**ABOUT THIS TASK:**
The answer must consist solely of the lines from the opening line of the entries through the line with "middle mcp: (46, 265)", transcribed exactly and without any pictures.

------ STORED DATA

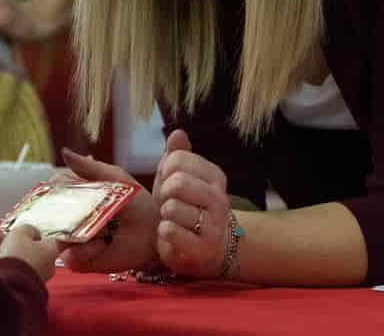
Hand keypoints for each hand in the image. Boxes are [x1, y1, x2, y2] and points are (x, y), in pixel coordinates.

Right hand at [0, 225, 60, 282]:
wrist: (11, 286)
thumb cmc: (18, 255)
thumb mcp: (20, 233)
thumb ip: (26, 229)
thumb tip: (30, 233)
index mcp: (51, 250)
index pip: (46, 238)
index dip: (31, 233)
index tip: (18, 231)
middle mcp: (46, 265)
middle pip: (25, 248)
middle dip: (5, 241)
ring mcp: (34, 278)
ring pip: (15, 260)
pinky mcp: (22, 288)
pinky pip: (11, 272)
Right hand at [55, 148, 160, 273]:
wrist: (155, 231)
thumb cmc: (137, 202)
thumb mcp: (116, 179)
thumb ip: (90, 168)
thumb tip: (64, 153)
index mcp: (75, 197)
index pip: (51, 191)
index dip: (52, 190)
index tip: (63, 187)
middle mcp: (70, 219)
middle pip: (48, 216)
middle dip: (59, 213)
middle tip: (83, 209)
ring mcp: (74, 240)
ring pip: (56, 237)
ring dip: (75, 232)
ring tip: (101, 229)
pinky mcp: (82, 260)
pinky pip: (69, 257)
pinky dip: (83, 251)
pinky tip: (101, 244)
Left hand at [153, 130, 230, 277]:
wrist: (206, 250)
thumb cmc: (187, 208)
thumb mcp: (180, 179)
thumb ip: (177, 155)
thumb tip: (178, 132)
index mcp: (215, 177)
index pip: (177, 160)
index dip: (165, 173)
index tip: (171, 185)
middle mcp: (219, 199)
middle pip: (177, 182)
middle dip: (164, 194)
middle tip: (169, 204)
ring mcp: (213, 226)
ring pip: (172, 208)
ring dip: (165, 216)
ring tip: (174, 221)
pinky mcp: (201, 250)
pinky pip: (170, 231)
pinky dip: (164, 233)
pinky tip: (173, 236)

------------

**RESULT FOR THIS TASK:**
Hand keypoints for each hand in the image. Boxes are [x1, y1, x2, y2] and points are (x, y), in pixel coordinates.

Right hand at [0, 225, 60, 282]:
wrist: (11, 286)
thumb cmc: (18, 255)
thumb mcp: (20, 233)
thumb ip: (26, 229)
thumb tip: (30, 233)
index mcp: (51, 250)
index pip: (46, 238)
index dip: (31, 233)
index tip: (18, 231)
middle mcp: (46, 265)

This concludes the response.